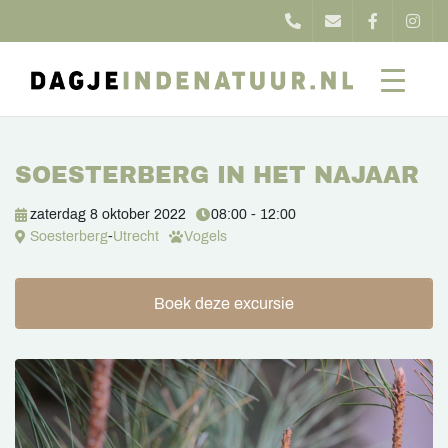
SOESTERBERG IN HET NAJAAR
zaterdag 8 oktober 2022
08:00 - 12:00
Soesterberg
-
Utrecht
Vogels
Boek deze excursie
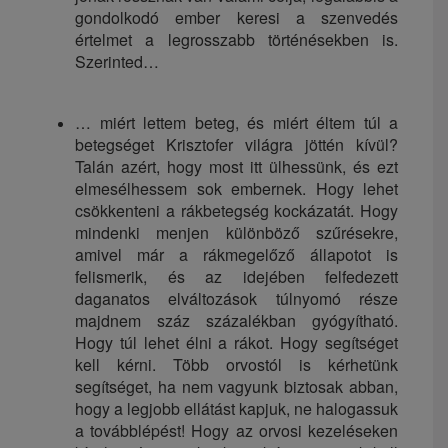
gondolkodó ember keresi a szenvedés
értelmet a legrosszabb történésekben is.
Szerinted…
… miért lettem beteg, és miért éltem túl a
betegséget Krisztofer világra jöttén kívül?
Talán azért, hogy most itt ülhessünk, és ezt
elmesélhessem sok embernek. Hogy lehet
csökkenteni a rákbetegség kockázatát. Hogy
mindenki menjen különböző szűrésekre,
amivel már a rákmegelőző állapotot is
felismerik, és az idejében felfedezett
daganatos elváltozások túlnyomó része
majdnem száz százalékban gyógyítható.
Hogy túl lehet élni a rákot. Hogy segítséget
kell kérni. Több orvostól is kérhetünk
segítséget, ha nem vagyunk biztosak abban,
hogy a legjobb ellátást kapjuk, ne halogassuk
a továbblépést! Hogy az orvosi kezeléseken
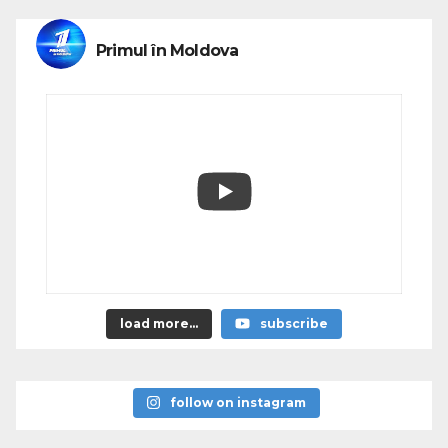
Primul în Moldova
load more...
subscribe
follow on instagram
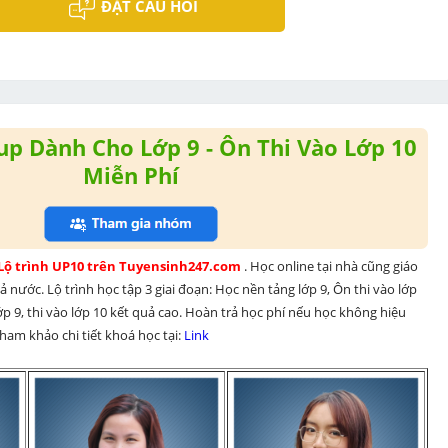
ĐẶT CÂU HỎI
p Dành Cho Lớp 9 - Ôn Thi Vào Lớp 10
Miễn Phí
 Lộ trình UP10 trên Tuyensinh247.com 
. Học online tại nhà cũng giáo 
 nước. Lộ trình học tập 3 giai đoạn: Học nền tảng lớp 9, Ôn thi vào lớp 
p 9, thi vào lớp 10 kết quả cao. Hoàn trả học phí nếu học không hiệu 
am khảo chi tiết khoá học tại: 
Link 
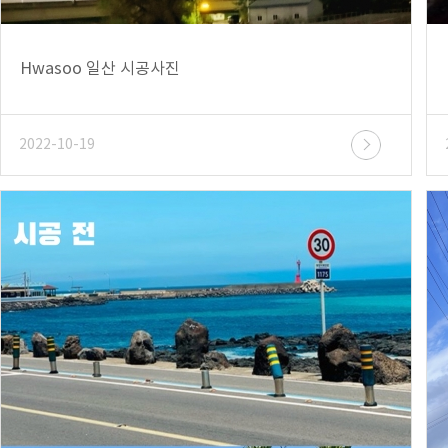
Hwasoo 일산 시공사진
2022-10-19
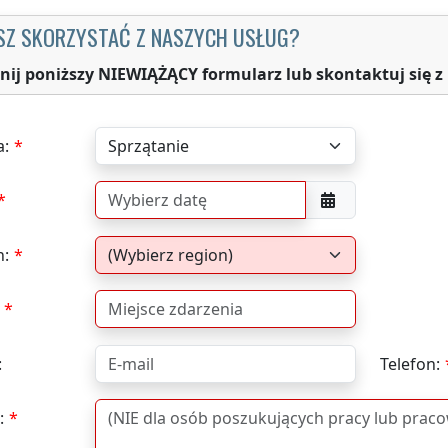
SZ SKORZYSTAĆ Z NASZYCH USŁUG?
nij poniższy NIEWIĄŻĄCY formularz lub skontaktuj się z
a:
n:
:
Telefon:
:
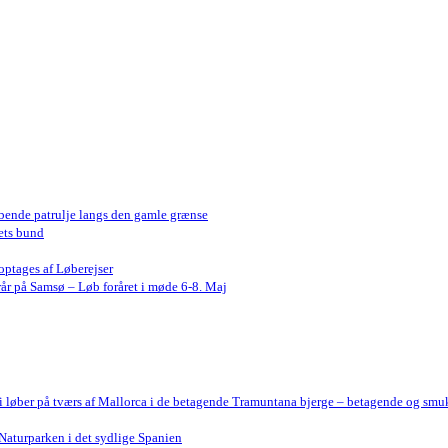
bende patrulje langs den gamle grænse
ets bund
optages af Løberejser
år på Samsø – Løb foråret i møde 6-8. Maj
Vi løber på tværs af Mallorca i de betagende Tramuntana bjerge – betagende og smu
Naturparken i det sydlige Spanien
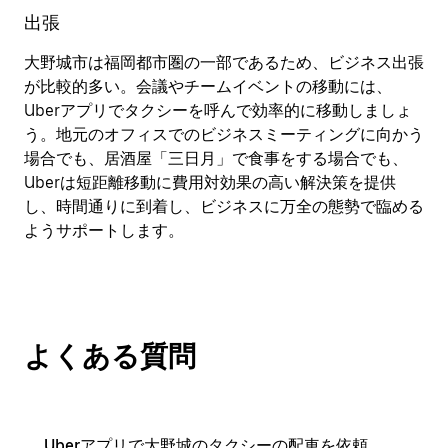
出張
大野城市は福岡都市圏の一部であるため、ビジネス出張
が比較的多い。会議やチームイベントの移動には、
Uberアプリでタクシーを呼んで効率的に移動しましょ
う。地元のオフィスでのビジネスミーティングに向かう
場合でも、居酒屋「三日月」で食事をする場合でも、
Uberは短距離移動に費用対効果の高い解決策を提供
し、時間通りに到着し、ビジネスに万全の態勢で臨める
ようサポートします。
よくある質問
Uberアプリで大野城のタクシーの配車を依頼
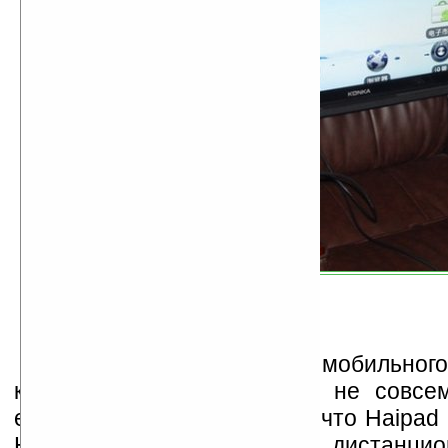
Конечно, использование мобильного
качестве пульта напрямую не совсе
если принять во внимание, что Haipa
HDMI-выход, то отдельный дистанцио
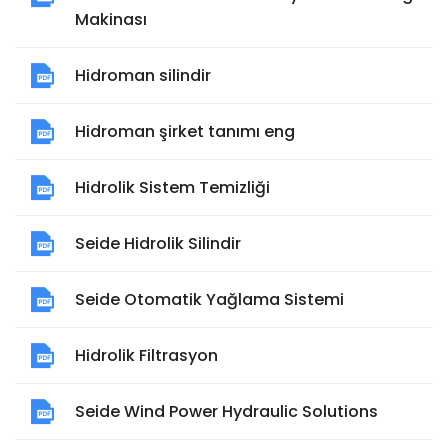
Makinası
Hidroman silindir
Hidroman şirket tanımı eng
Hidrolik Sistem Temizliği
Seide Hidrolik Silindir
Seide Otomatik Yağlama Sistemi
Hidrolik Filtrasyon
Seide Wind Power Hydraulic Solutions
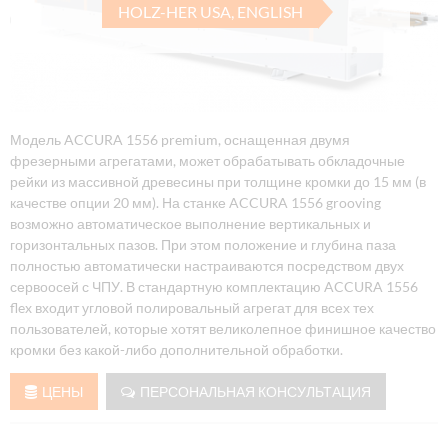
HOLZ-HER USA, ENGLISH
Модель ACCURA 1556 premium, оснащенная двумя
фрезерными агрегатами, может обрабатывать обкладочные
рейки из массивной древесины при толщине кромки до 15 мм (в
качестве опции 20 мм). На станке ACCURA 1556 grooving
возможно автоматическое выполнение вертикальных и
горизонтальных пазов. При этом положение и глубина паза
полностью автоматически настраиваются посредством двух
сервоосей с ЧПУ. В стандартную комплектацию ACCURA 1556
flex входит угловой полировальный агрегат для всех тех
пользователей, которые хотят великолепное финишное качество
кромки без какой-либо дополнительной обработки.
ЦЕНЫ
ПЕРСОНАЛЬНАЯ КОНСУЛЬТАЦИЯ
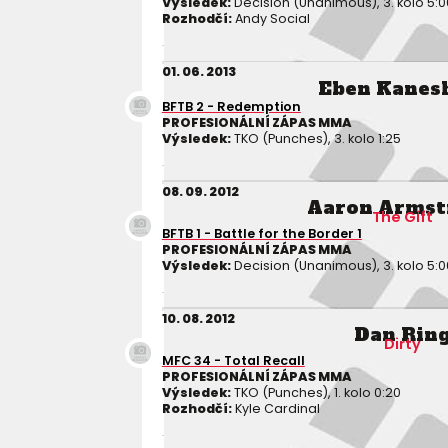
Výsledek:
Decision (Unanimous), 3. kolo 5:0
Rozhodčí:
Andy Social
01. 06. 2013
Eben Kanes
BFTB 2 - Redemption
PROFESIONÁLNÍ ZÁPAS MMA
Výsledek:
TKO (Punches), 3. kolo 1:25
08. 09. 2012
Aaron Armst
The Gift
BFTB 1 - Battle for the Border 1
PROFESIONÁLNÍ ZÁPAS MMA
Výsledek:
Decision (Unanimous), 3. kolo 5:0
10. 08. 2012
Dan Rin
Dirty
MFC 34 - Total Recall
PROFESIONÁLNÍ ZÁPAS MMA
Výsledek:
TKO (Punches), 1. kolo 0:20
Rozhodčí:
Kyle Cardinal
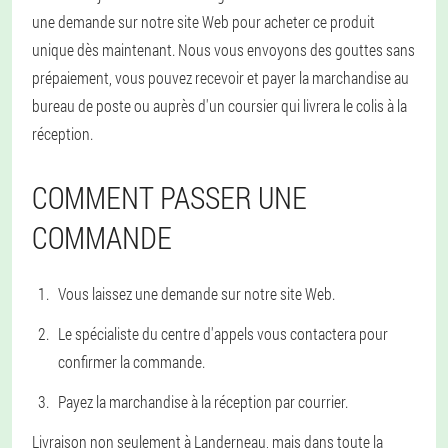
une demande sur notre site Web pour acheter ce produit
unique dès maintenant. Nous vous envoyons des gouttes sans
prépaiement, vous pouvez recevoir et payer la marchandise au
bureau de poste ou auprès d'un coursier qui livrera le colis à la
réception.
COMMENT PASSER UNE
COMMANDE
Vous laissez une demande sur notre site Web.
Le spécialiste du centre d'appels vous contactera pour
confirmer la commande.
Payez la marchandise à la réception par courrier.
Livraison non seulement à Landerneau, mais dans toute la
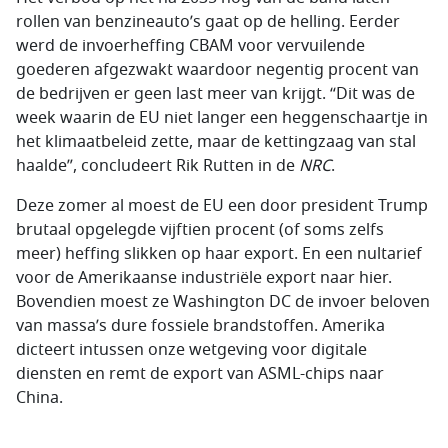
rollen van benzineauto’s gaat op de helling. Eerder
werd de invoerheffing CBAM voor vervuilende
goederen afgezwakt waardoor negentig procent van
de bedrijven er geen last meer van krijgt. “Dit was de
week waarin de EU niet langer een heggenschaartje in
het klimaatbeleid zette, maar de kettingzaag van stal
haalde”, concludeert Rik Rutten in de
NRC
.
Deze zomer al moest de EU een door president Trump
brutaal opgelegde vijftien procent (of soms zelfs
meer) heffing slikken op haar export. En een nultarief
voor de Amerikaanse industriële export naar hier.
Bovendien moest ze Washington DC de invoer beloven
van massa’s dure fossiele brandstoffen. Amerika
dicteert intussen onze wetgeving voor digitale
diensten en remt de export van ASML-chips naar
China.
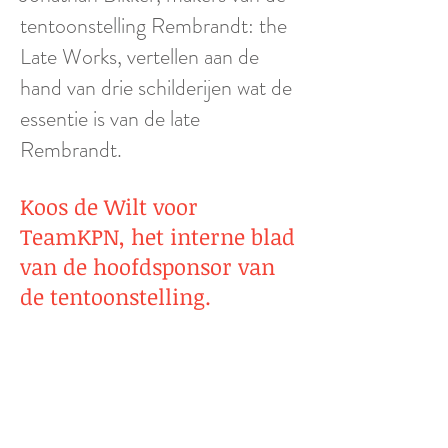
ten
toonstelling Rembrandt: the
Late Works, vertellen aan de
hand van drie schilderijen wat de
essentie is van de late
Rembrandt.
Koos de Wilt voor
TeamKPN, het interne blad
van de hoofdsponsor van
de tentoonstelling.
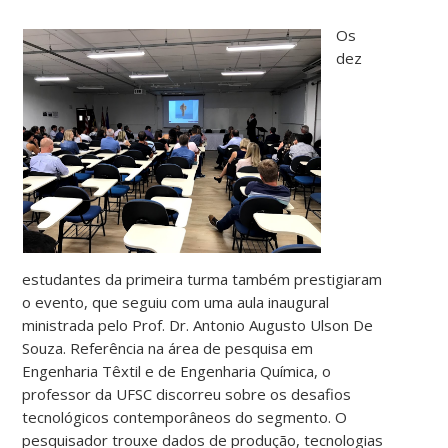
Os
dez
estudantes da primeira turma também prestigiaram
o evento, que seguiu com uma aula inaugural
ministrada pelo Prof. Dr. Antonio Augusto Ulson De
Souza. Referência na área de pesquisa em
Engenharia Têxtil e de Engenharia Química, o
professor da UFSC discorreu sobre os desafios
tecnológicos contemporâneos do segmento. O
pesquisador trouxe dados de produção, tecnologias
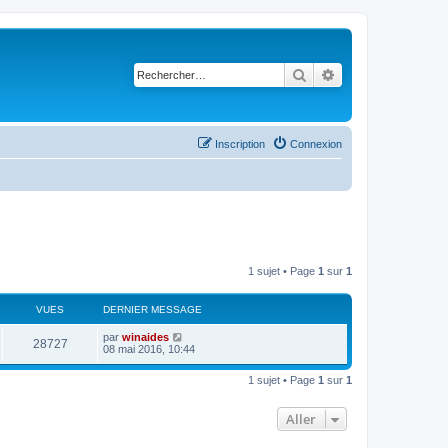
Rechercher
Recherche avancé
Inscription
Connexion
1 sujet • Page
1
sur
1
VUES
DERNIER MESSAGE
par
winaides
28727
08 mai 2016, 10:44
1 sujet • Page
1
sur
1
Aller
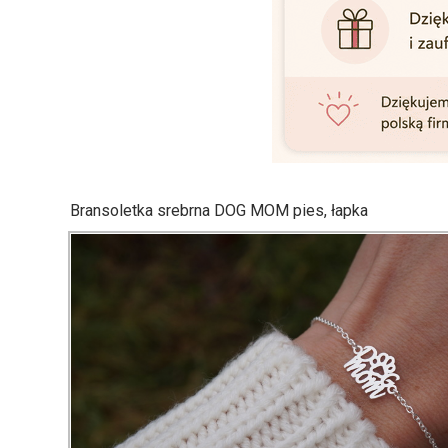
Bransoletka srebrna DOG MOM pies, łapka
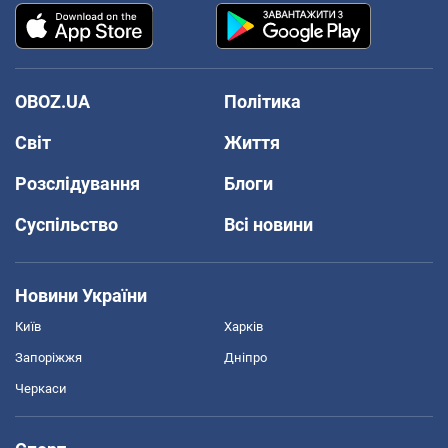
OBOZ.UA
Політика
Світ
Життя
Розслідування
Блоги
Суспільство
Всі новини
Новини України
Київ
Харків
Запоріжжя
Дніпро
Черкаси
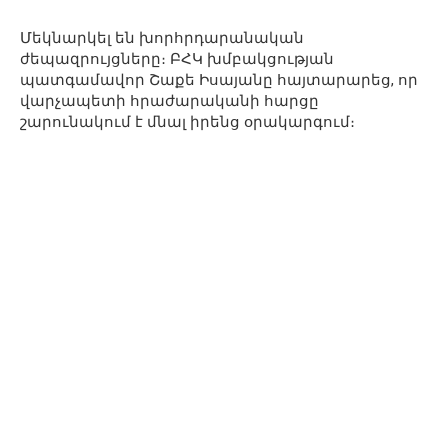
Մեկնարկել են խորհրդարանական
ժեպազրույցները։ ԲՀԿ խմբակցության
պատգամավոր Շաքե Իսայանը հայտարարեց, որ
վարչապետի հրաժարականի հարցը
շարունակում է մնալ իրենց օրակարգում։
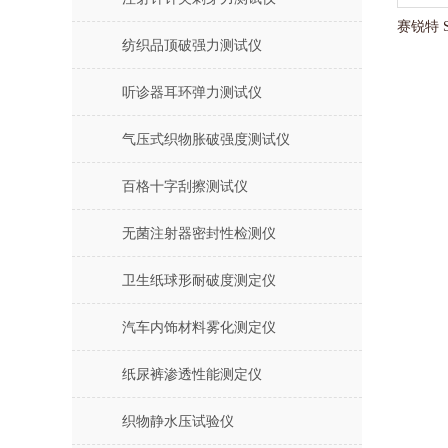
纺织品顶破强力测试仪
听诊器耳环弹力测试仪
气压式织物胀破强度测试仪
百格十字刮擦测试仪
无菌注射器密封性检测仪
卫生纸球形耐破度测定仪
汽车内饰材料雾化测定仪
纸尿裤渗透性能测定仪
织物静水压试验仪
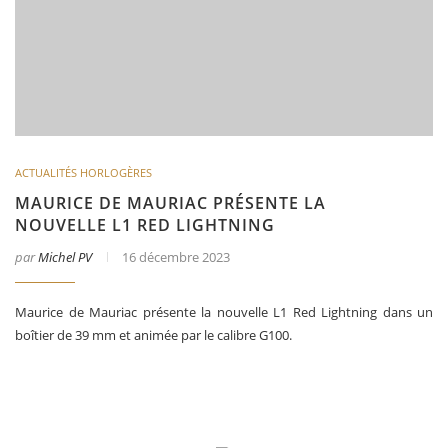
ACTUALITÉS HORLOGÈRES
MAURICE DE MAURIAC PRÉSENTE LA
NOUVELLE L1 RED LIGHTNING
par
Michel PV
16 décembre 2023
Maurice de Mauriac présente la nouvelle L1 Red Lightning dans un
boîtier de 39 mm et animée par le calibre G100.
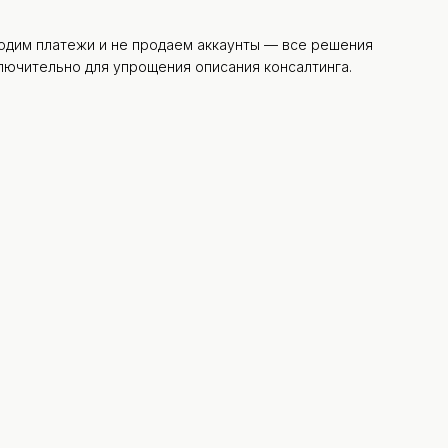
оводим платежи и не продаем аккаунты — все решения
лючительно для упрощения описания консалтинга.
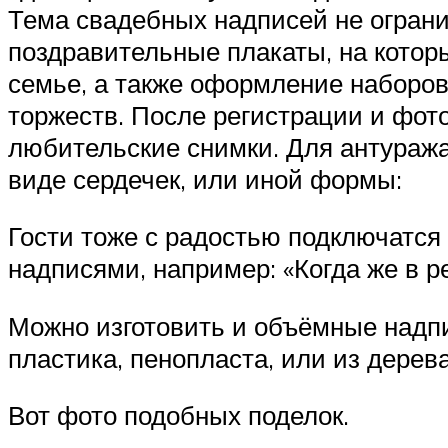
Тема свадебных надписей не огран
поздравительные плакаты, на котор
семье, а также оформление наборо
торжеств. После регистрации и фот
любительские снимки. Для антуража
виде сердечек, или иной формы:
Гости тоже с радостью подключатся
надписями, например: «Когда же в ре
Можно изготовить и объёмные надпи
пластика, пенопласта, или из дерева
Вот фото подобных поделок.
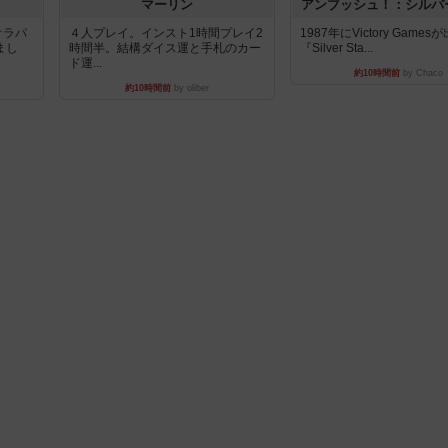
マーリン
アンブッシュ！：シルバ
オラパ
４人プレイ。インスト1時間プレイ2
1987年にVictory Game
まし
時間半。結構ダイス運と手札のカー
『Silver Sta...
ド運...
約10時間前
by Chaco
約10時間前
by oliber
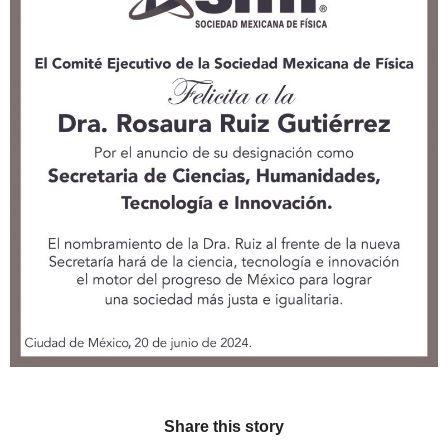
Share this story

Exercise details:
Within the listing above, find the line containing "Aaron Armst" and the line containing "Bovendien moest ze". Transcribe them and everything between them exactly, leaving out the pictures.

Response to this task:
Aaron Armst
The Gift
BFTB 1 - Battle for the Border 1
PROFESIONÁLNÍ ZÁPAS MMA
Výsledek:
Decision (Unanimous), 3. kolo 5:0
10. 08. 2012
Dan Rin
Dirty
MFC 34 - Total Recall
PROFESIONÁLNÍ ZÁPAS MMA
Výsledek:
TKO (Punches), 1. kolo 0:20
Rozhodčí:
Kyle Cardinal
une demande sur notre site Web pour acheter ce produit
unique dès maintenant. Nous vous envoyons des gouttes sans
prépaiement, vous pouvez recevoir et payer la marchandise au
bureau de poste ou auprès d'un coursier qui livrera le colis à la
réception.
COMMENT PASSER UNE
COMMANDE
Vous laissez une demande sur notre site Web.
Le spécialiste du centre d'appels vous contactera pour
confirmer la commande.
Payez la marchandise à la réception par courrier.
Livraison non seulement à Landerneau, mais dans toute la
rollen van benzineauto’s gaat op de helling. Eerder
werd de invoerheffing CBAM voor vervuilende
goederen afgezwakt waardoor negentig procent van
de bedrijven er geen last meer van krijgt. “Dit was de
week waarin de EU niet langer een heggenschaartje in
het klimaatbeleid zette, maar de kettingzaag van stal
haalde”, concludeert Rik Rutten in de
NRC
.
Deze zomer al moest de EU een door president Trump
brutaal opgelegde vijftien procent (of soms zelfs
meer) heffing slikken op haar export. En een nultarief
voor de Amerikaanse industriële export naar hier.
Bovendien moest ze Washington DC de invoer beloven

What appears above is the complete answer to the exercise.